Songs for Your Stories

I’ll be out of the office on Friday, so I’m writing my blog post a couple days early, sitting in Panera Bread, sipping the decaf of the day and nibbling on an orange scone. Mixed with the typical café sounds, beautiful piano strains are filling my ears with pleasant background noise. A medley from Phantom of the Opera just finished, and as I enjoyed the music, memories of the story and seeing the production on Broadway played through my mind. Makes me want to hop a plane and head for NYC to see the show again or at least watch the movie version for the umpteenth time.

Of course I love books, but obviously a movie or production can tell a tale in a totally different way. Adding music to a story can set just the right mood and create just the right emotion. Writers of books have a challenge to create the right mood and emotion using only words on the page--no sorrowful violin solos for heart wrenching scenes or ominous bangs on the piano to set up suspense.

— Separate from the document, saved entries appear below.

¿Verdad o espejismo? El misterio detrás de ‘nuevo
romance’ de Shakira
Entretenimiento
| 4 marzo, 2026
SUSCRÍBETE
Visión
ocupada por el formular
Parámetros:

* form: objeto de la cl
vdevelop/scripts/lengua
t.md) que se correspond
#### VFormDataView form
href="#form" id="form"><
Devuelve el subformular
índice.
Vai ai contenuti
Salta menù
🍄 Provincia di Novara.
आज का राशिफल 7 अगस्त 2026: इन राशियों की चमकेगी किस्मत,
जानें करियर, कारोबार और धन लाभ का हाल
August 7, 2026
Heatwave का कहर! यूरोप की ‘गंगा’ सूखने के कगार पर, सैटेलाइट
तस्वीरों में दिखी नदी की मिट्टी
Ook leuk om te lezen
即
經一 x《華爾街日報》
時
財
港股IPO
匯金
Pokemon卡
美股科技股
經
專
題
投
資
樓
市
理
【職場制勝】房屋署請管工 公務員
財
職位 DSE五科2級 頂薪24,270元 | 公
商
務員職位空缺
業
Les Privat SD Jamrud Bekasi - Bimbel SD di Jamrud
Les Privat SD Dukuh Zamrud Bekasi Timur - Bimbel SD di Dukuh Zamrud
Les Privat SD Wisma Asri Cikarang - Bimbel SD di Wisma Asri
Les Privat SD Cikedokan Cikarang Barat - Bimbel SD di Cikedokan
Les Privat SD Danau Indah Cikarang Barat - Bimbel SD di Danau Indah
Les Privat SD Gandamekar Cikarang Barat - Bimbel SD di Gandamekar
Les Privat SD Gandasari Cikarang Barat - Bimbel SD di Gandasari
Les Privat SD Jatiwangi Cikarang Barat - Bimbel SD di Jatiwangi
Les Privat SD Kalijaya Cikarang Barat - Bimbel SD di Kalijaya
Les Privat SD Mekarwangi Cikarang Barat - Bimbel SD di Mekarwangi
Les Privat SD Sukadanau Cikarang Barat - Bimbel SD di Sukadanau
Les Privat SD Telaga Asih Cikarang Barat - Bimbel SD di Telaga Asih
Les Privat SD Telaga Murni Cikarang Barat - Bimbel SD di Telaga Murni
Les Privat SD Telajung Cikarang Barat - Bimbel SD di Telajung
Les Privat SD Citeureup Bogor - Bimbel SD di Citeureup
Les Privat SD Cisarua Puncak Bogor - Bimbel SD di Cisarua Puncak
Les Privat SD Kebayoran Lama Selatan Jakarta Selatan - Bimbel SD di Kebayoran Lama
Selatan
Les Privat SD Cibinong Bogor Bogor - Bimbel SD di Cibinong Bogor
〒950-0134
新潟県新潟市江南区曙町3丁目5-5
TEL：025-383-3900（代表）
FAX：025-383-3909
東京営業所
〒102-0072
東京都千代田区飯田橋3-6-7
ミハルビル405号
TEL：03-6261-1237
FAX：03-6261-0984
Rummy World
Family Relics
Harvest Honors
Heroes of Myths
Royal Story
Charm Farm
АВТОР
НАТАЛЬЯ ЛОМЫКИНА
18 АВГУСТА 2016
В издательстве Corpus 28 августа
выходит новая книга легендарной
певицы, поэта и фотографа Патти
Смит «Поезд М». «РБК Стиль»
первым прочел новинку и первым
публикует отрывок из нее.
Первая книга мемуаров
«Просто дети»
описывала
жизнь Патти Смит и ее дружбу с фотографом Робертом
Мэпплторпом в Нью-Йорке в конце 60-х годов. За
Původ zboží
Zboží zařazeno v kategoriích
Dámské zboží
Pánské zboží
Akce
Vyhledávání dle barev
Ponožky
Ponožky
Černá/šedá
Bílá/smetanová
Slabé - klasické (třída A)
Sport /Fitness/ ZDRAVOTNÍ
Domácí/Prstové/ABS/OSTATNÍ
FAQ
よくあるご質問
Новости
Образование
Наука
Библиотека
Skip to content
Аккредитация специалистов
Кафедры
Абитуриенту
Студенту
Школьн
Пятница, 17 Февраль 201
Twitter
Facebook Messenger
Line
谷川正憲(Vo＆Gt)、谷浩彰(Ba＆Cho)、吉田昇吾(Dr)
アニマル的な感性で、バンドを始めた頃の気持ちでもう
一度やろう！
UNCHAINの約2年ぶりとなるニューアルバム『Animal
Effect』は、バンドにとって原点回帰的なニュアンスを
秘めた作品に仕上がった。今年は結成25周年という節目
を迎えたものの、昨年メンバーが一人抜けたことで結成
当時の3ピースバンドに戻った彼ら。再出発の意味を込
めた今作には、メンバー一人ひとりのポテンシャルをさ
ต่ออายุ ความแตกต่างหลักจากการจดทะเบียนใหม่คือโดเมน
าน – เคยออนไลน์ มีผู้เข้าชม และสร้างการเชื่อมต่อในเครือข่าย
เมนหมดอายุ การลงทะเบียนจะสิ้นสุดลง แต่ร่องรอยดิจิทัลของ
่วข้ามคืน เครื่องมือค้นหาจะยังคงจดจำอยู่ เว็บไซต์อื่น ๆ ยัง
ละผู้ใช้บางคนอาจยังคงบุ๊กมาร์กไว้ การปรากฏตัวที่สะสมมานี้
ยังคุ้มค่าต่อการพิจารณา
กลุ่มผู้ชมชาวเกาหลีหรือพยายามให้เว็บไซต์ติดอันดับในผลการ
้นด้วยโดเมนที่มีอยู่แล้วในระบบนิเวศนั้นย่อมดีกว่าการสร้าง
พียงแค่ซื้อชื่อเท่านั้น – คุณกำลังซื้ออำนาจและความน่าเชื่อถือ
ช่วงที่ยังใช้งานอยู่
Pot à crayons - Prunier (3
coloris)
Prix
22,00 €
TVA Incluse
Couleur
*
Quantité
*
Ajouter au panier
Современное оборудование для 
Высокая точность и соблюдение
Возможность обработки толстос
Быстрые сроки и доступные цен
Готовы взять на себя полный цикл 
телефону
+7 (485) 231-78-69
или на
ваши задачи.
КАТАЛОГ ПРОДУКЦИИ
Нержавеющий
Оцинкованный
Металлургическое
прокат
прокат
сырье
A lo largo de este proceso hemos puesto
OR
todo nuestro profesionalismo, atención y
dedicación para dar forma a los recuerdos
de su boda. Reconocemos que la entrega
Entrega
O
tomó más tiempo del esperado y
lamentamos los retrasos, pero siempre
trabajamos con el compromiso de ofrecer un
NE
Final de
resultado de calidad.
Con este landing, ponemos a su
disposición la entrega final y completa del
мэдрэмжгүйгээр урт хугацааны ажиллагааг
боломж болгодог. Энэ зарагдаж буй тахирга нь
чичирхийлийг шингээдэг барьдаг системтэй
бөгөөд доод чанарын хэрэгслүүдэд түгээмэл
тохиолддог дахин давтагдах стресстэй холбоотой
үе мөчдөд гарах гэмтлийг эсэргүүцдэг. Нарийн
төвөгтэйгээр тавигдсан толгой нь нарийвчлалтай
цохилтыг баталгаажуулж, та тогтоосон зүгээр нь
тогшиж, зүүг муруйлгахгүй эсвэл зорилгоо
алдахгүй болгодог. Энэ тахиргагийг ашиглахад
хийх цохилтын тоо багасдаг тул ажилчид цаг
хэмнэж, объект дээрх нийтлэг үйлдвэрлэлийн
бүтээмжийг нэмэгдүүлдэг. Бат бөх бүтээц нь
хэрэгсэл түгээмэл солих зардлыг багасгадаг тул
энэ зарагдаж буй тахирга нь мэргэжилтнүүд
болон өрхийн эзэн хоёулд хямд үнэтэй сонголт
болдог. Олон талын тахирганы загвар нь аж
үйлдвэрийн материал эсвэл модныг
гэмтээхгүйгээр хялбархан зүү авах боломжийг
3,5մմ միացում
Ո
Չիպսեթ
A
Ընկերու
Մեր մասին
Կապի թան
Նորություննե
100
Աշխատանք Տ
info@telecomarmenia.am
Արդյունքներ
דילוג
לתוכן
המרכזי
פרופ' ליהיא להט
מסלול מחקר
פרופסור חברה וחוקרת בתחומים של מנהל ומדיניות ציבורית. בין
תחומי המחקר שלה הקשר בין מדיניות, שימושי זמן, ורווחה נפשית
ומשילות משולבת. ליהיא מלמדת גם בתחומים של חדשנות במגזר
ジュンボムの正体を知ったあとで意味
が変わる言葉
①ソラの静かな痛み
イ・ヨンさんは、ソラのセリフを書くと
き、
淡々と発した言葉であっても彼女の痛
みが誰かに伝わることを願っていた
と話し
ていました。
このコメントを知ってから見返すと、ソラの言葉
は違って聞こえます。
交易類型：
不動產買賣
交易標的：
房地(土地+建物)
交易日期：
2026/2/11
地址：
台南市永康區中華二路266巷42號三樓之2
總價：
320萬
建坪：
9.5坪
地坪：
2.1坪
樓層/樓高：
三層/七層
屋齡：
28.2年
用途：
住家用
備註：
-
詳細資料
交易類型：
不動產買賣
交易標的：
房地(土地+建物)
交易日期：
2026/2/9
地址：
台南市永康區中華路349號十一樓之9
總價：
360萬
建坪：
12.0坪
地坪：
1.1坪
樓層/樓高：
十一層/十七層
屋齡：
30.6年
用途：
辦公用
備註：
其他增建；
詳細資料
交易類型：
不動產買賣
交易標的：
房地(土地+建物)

But just for fun, pretend you could create soundtracks for your stories. Don’t you love hearing music or a song that you instantly associate with a favorite movie? Tell us what theme song you’d want readers to associate with one of your titles.

7 comments:

Janet B said...

In my novel, I used the song, Unforgettable, to set the mood. When the hero tunes in an oldie station, and the song by Nat King Cole comes across the airwaves,the heroine begins to realize that what she'd felt for the hero was just that...unforgettable.

JanetB said...

Ha! I should have said, my novel, Unforgettable. JanetB

Mary Connealy said...

The book Calico Canyon, that I've just finished editing, had as a musical them Great is Thy Faithfulness. I even named it that at first. I wanted to explore the idea that we think so much about how we need to do better at faithfulness to God, but we need to remember that, no matter what, God is always, ALWAYS faithful to us.
When my heroine remembers that Bible verse--now the foundation of that great hymn--she also remembers the long lost courage of her youth and becomes the bravest little Christian imaginable.
And boy does she need to be brave with a new husband she never asked for and his five unruly sons that live to torment her.

Jennifer Johnson said...

The story I'm writing currently is about a gal trying to figure out who she is as a new disciple of Christ and as a woman; however, she's a bit on the ditzy...no, I will say spontaneous side. :) Maybe her theme song is "I'm a Little Teapot" or "The Hokey Pokey." In truth, she's looking for "It is Well with my Soul," but she's still living "How Great is Our God." I'm getting ready to write another chapter. I'll be thinking of the mood/song theme. :)

Pinky said...

First I love Panera!!! And B, thanks for taking time to write to us....i know I need all the ehlp I can get!

Cara Putman said...

I bought a CD called SOngs that Got Us Through the War on Amazon. It's filled with great songs like Boogie Woogie Bugle Boy, It's been a Long, Long Time, and I'll be Seeing You. I fire up iTunes, and listen to favorites from that, and I'm instantly transported to 1943. Hmm, I may just have to treat myself to another CD for Captive Dreams.

Janice Thompson said...

I'm such a music lover (and have a strong history in theater), so this subject interests me a great deal. As I wrote RED LIKE CRIMSON and WHITE AS SNOW, I had a song running through my head most of the time. It was a worship song I'd learned as a teen called "Come, Let Us Reason," based on the scripture used in the book. ("Come let us reason together; that's what God says. Come, let us reason together says the Lord. Though your sins be as scarlet, they shall be as white as snow. Though they be red like crimson, they shall be as wool." What a perfect companion to these stories!